I’m a reporter at the New York Times, writing a profile of Cindy McCain, and we are trying to get a sense of what she is like as a mother. So I’m reaching out to fellow parents at her kids’ schools.

Is investigating Cindy McCain's fitness as a mother actually a legitimate function for the political reporters at the NYT?  Doesn't that question answer itself?

It's true that the Right -- which built a cottage industry of low-life dirt-peddlers that persists to this day out of sleazily digging into every facet of the Clintons' private lives, and then became voracious amplifiers of National Enquirer during the Edwards scandal -- has very little standing to complain here, since they helped spawn these invasions.  And none of this has anything to do specifically with Cindy McCain, since the treatment to which she's subjected here is, by now, anything but unique (though remarkably little interest was displayed when it came to digging into what was, by all accounts, the rich and ample hedonism of George W. Bush's pre-"born-again" life).

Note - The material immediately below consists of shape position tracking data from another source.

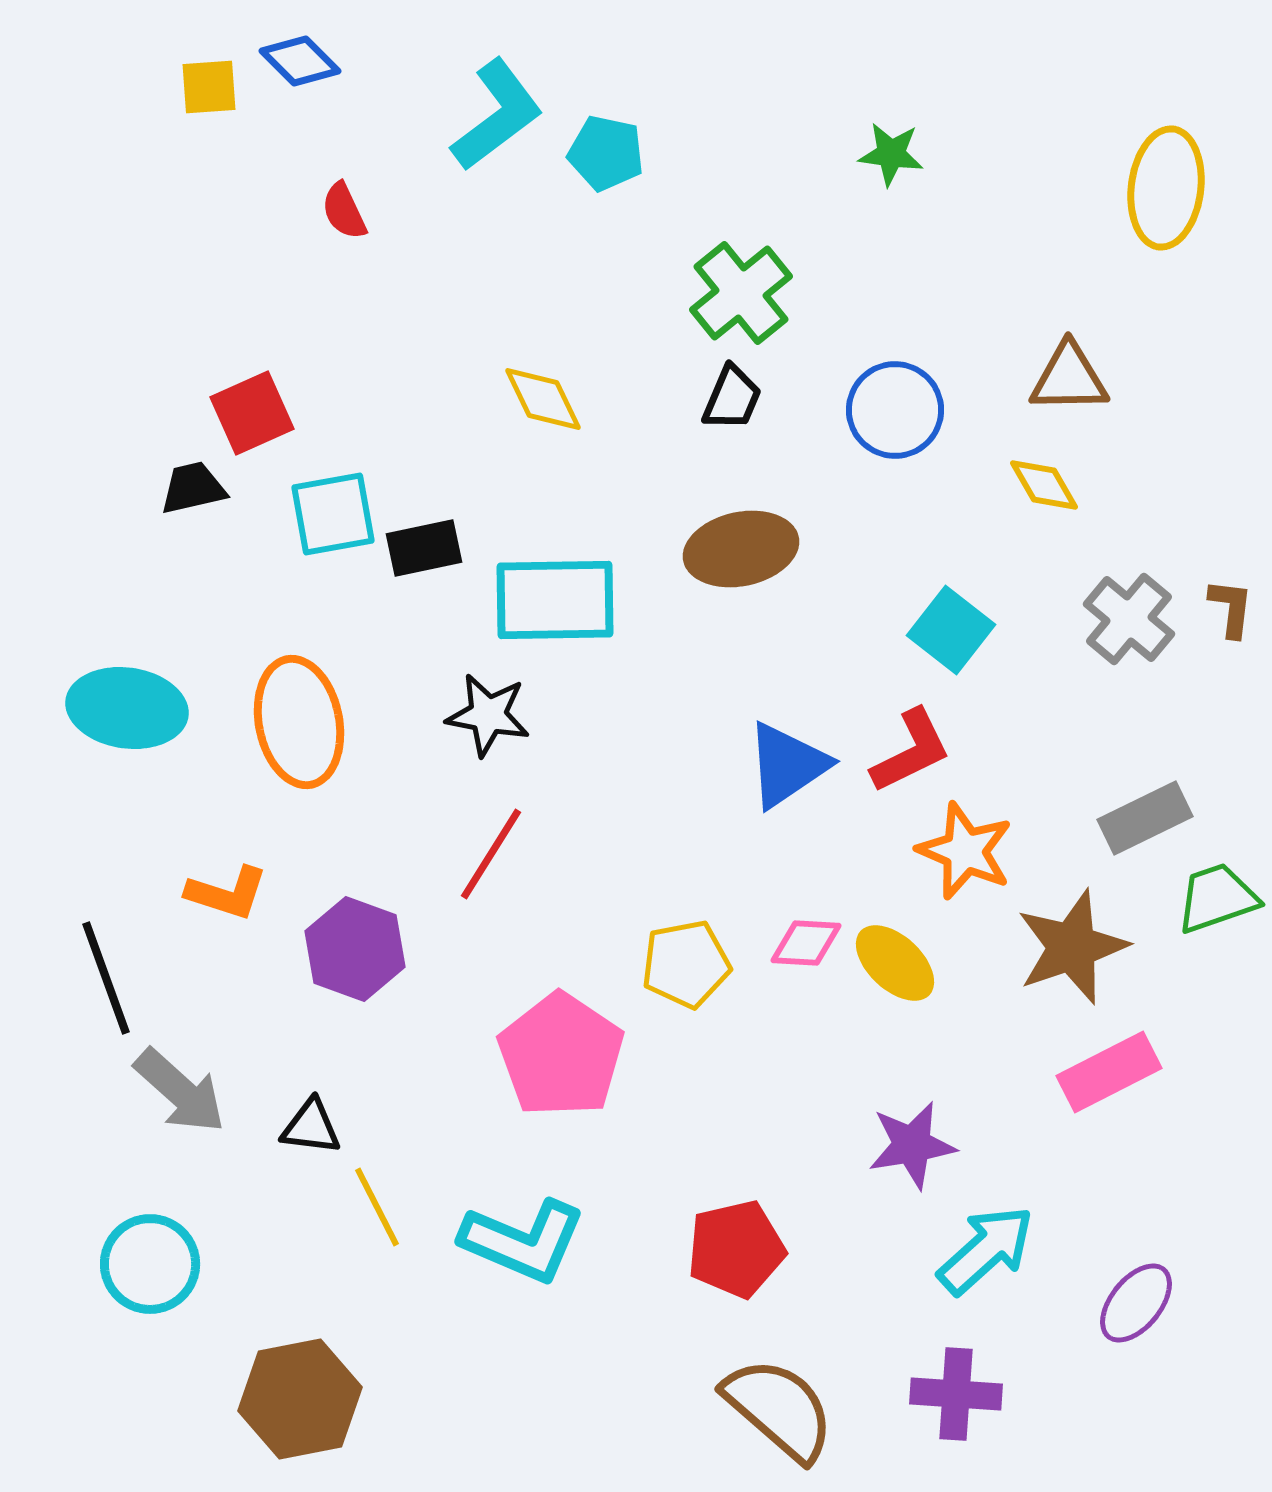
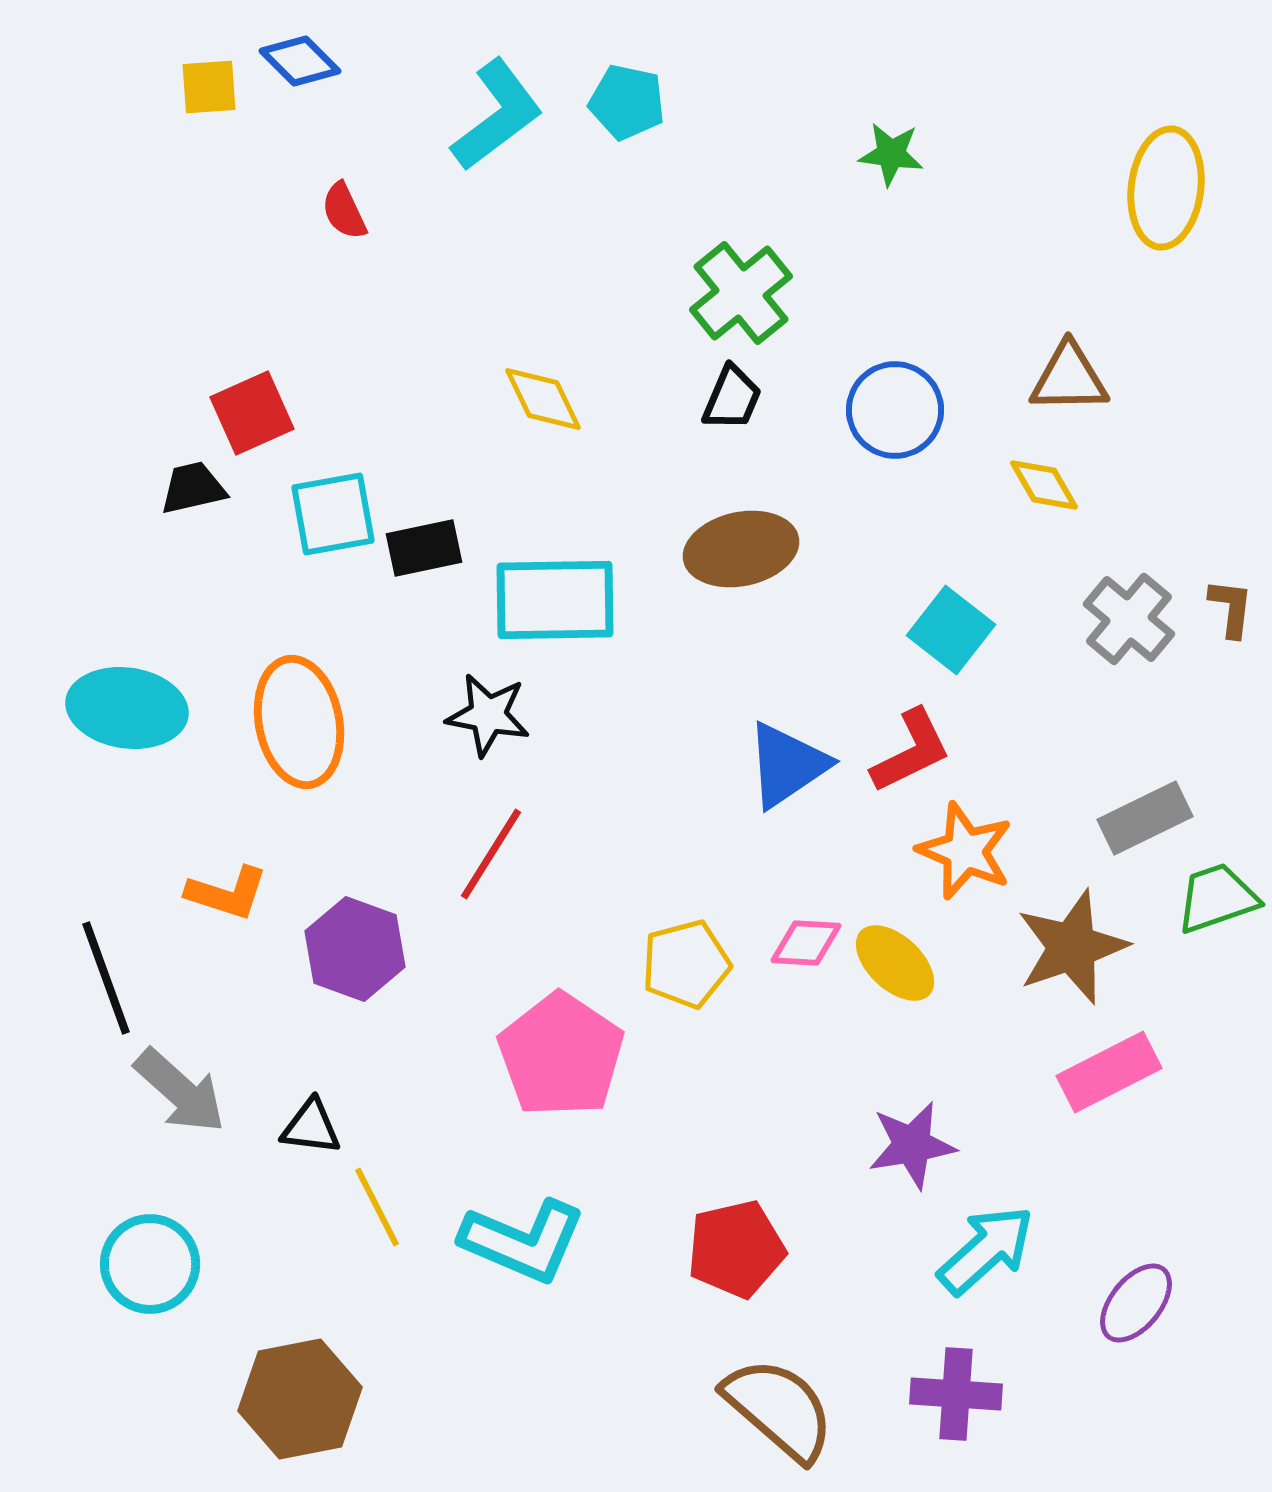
cyan pentagon at (606, 153): moved 21 px right, 51 px up
yellow pentagon at (686, 964): rotated 4 degrees counterclockwise
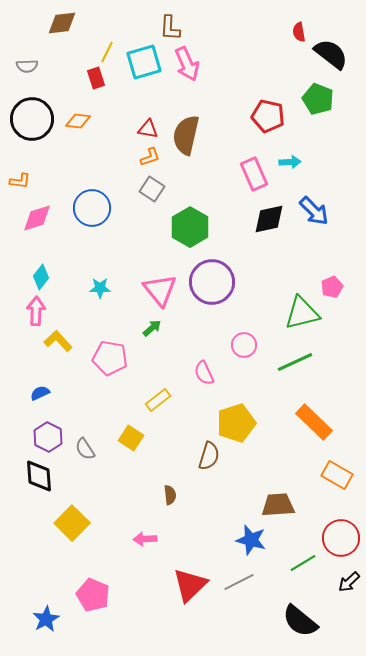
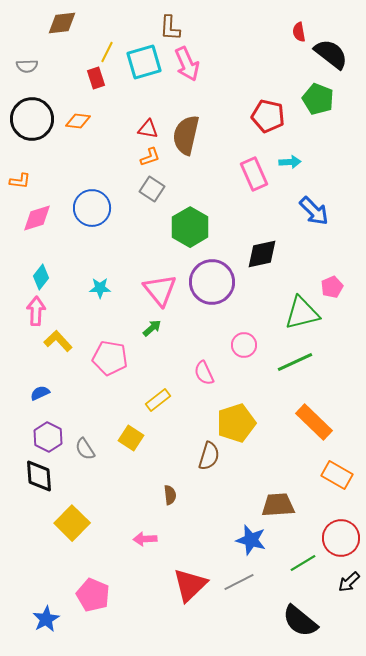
black diamond at (269, 219): moved 7 px left, 35 px down
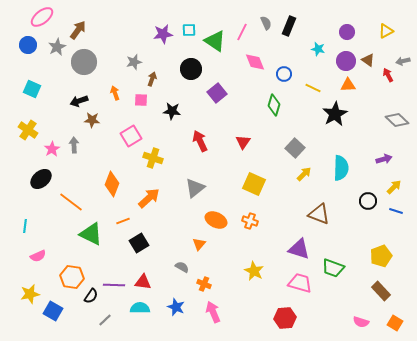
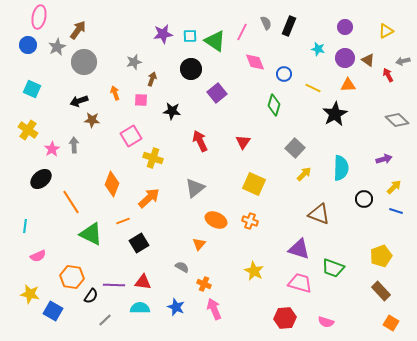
pink ellipse at (42, 17): moved 3 px left; rotated 40 degrees counterclockwise
cyan square at (189, 30): moved 1 px right, 6 px down
purple circle at (347, 32): moved 2 px left, 5 px up
purple circle at (346, 61): moved 1 px left, 3 px up
black circle at (368, 201): moved 4 px left, 2 px up
orange line at (71, 202): rotated 20 degrees clockwise
yellow star at (30, 294): rotated 24 degrees clockwise
pink arrow at (213, 312): moved 1 px right, 3 px up
pink semicircle at (361, 322): moved 35 px left
orange square at (395, 323): moved 4 px left
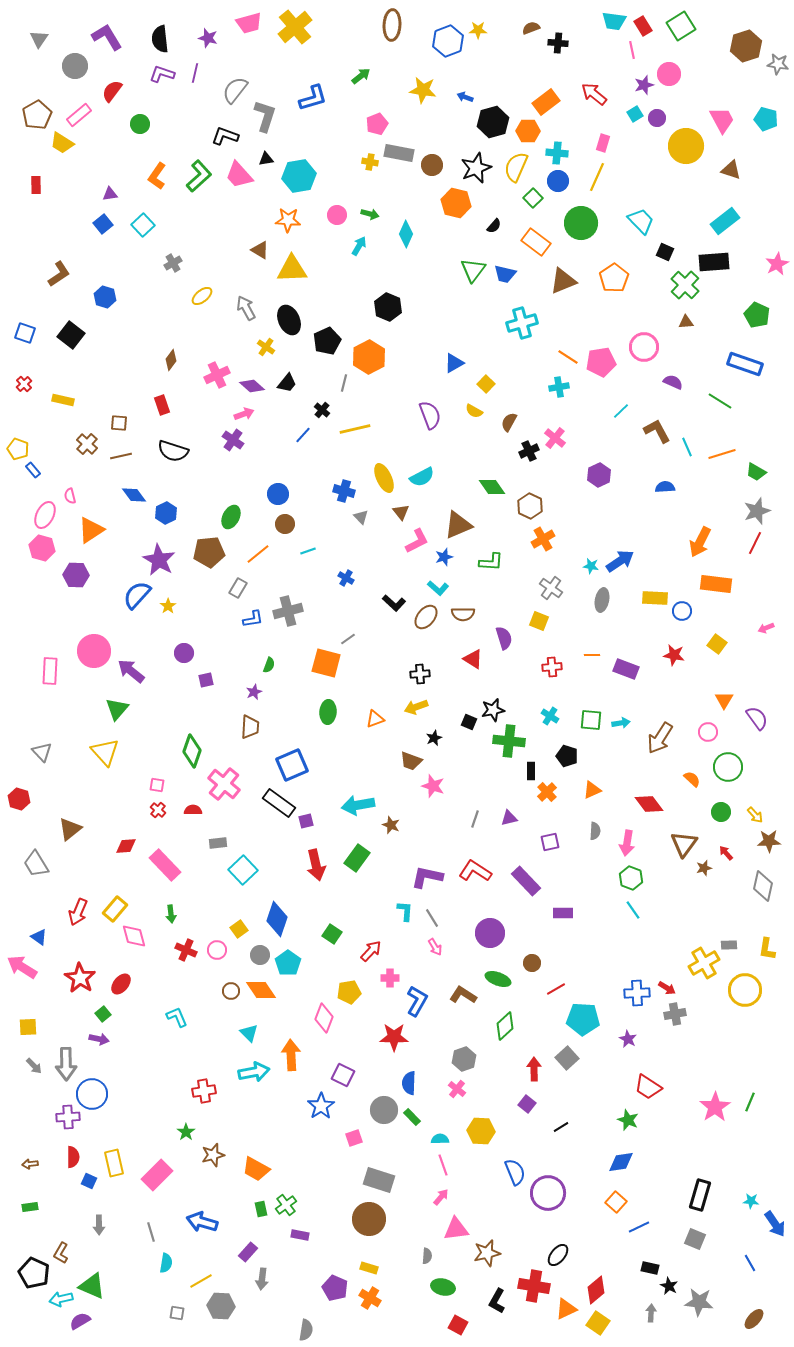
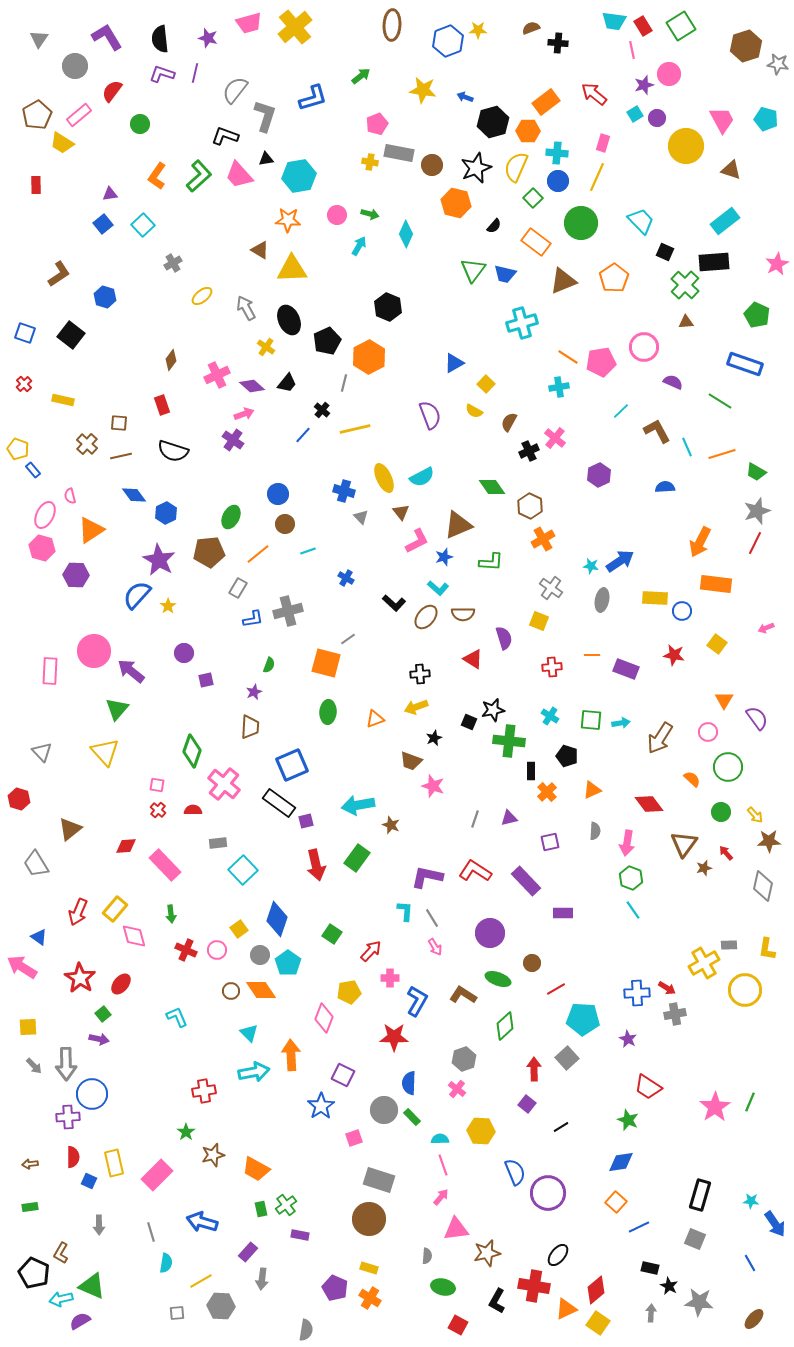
gray square at (177, 1313): rotated 14 degrees counterclockwise
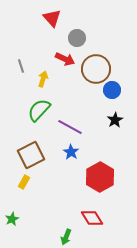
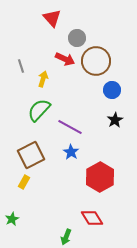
brown circle: moved 8 px up
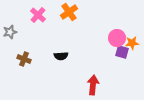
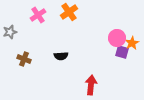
pink cross: rotated 14 degrees clockwise
orange star: rotated 24 degrees counterclockwise
red arrow: moved 2 px left
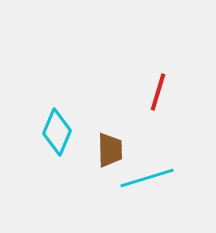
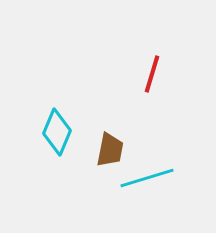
red line: moved 6 px left, 18 px up
brown trapezoid: rotated 12 degrees clockwise
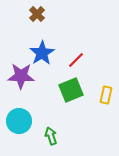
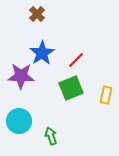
green square: moved 2 px up
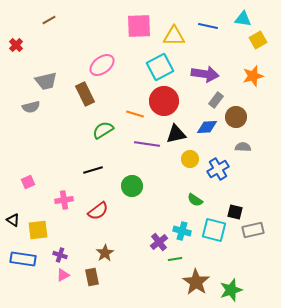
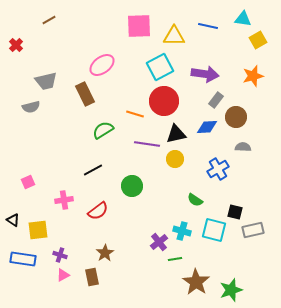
yellow circle at (190, 159): moved 15 px left
black line at (93, 170): rotated 12 degrees counterclockwise
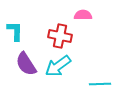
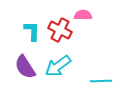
cyan L-shape: moved 17 px right
red cross: moved 6 px up; rotated 15 degrees clockwise
purple semicircle: moved 1 px left, 3 px down
cyan line: moved 1 px right, 3 px up
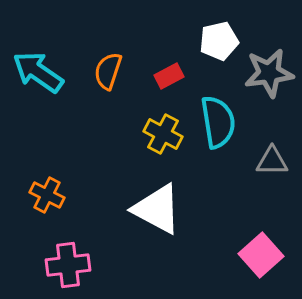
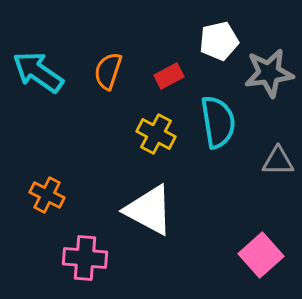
yellow cross: moved 7 px left
gray triangle: moved 6 px right
white triangle: moved 8 px left, 1 px down
pink cross: moved 17 px right, 7 px up; rotated 12 degrees clockwise
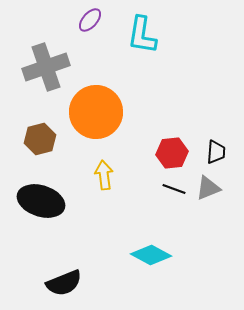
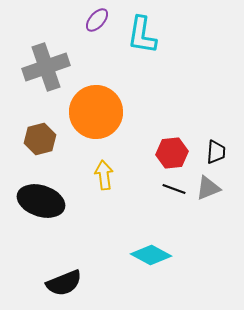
purple ellipse: moved 7 px right
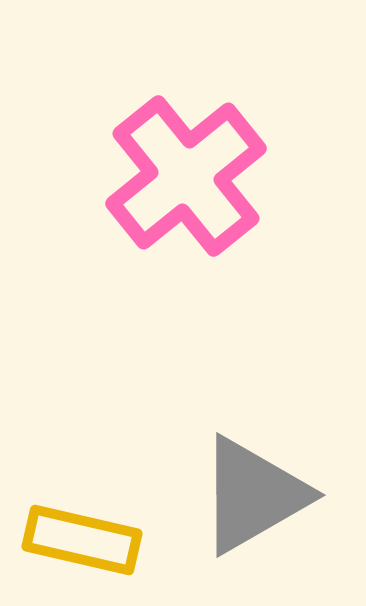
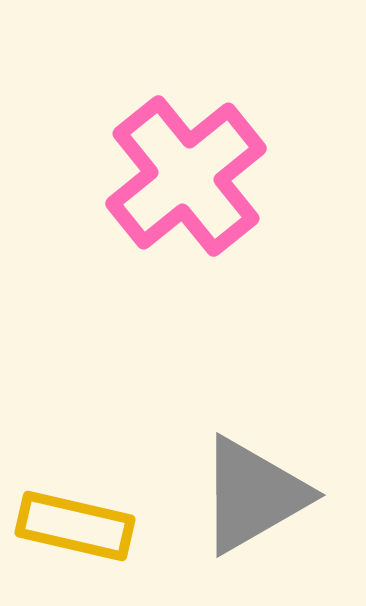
yellow rectangle: moved 7 px left, 14 px up
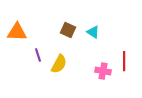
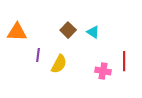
brown square: rotated 21 degrees clockwise
purple line: rotated 24 degrees clockwise
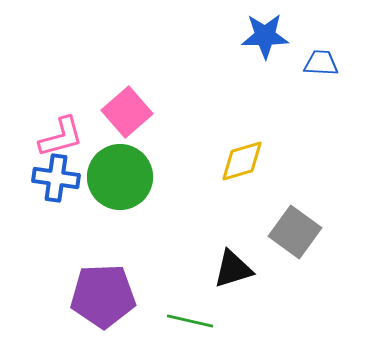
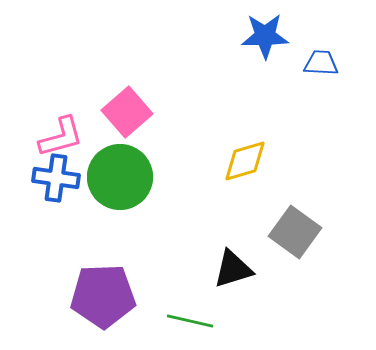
yellow diamond: moved 3 px right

But it seems rather obvious that there are now basically no journalistic standards left for determining when a political figure's private life (or even that of their spouse) is "relevant" -- apparently, it's all relevant now, down to the last tawdry detail.  In particular, adultery (without regard to whether the spouse consents) is, without any further consideration, a legitimate topic to report.  That inevitably has to lead to an even further erosion (if that's possible) of our political class, a further narrowing of the people willing to enter politics.  And the vast disparity between the media resources and attention devoted to sleazy gossip like this versus actual investigation of true government corruption and crime seems to be growing by the day, such that behavior like this will further decay our already quite decadent journalistic class as well.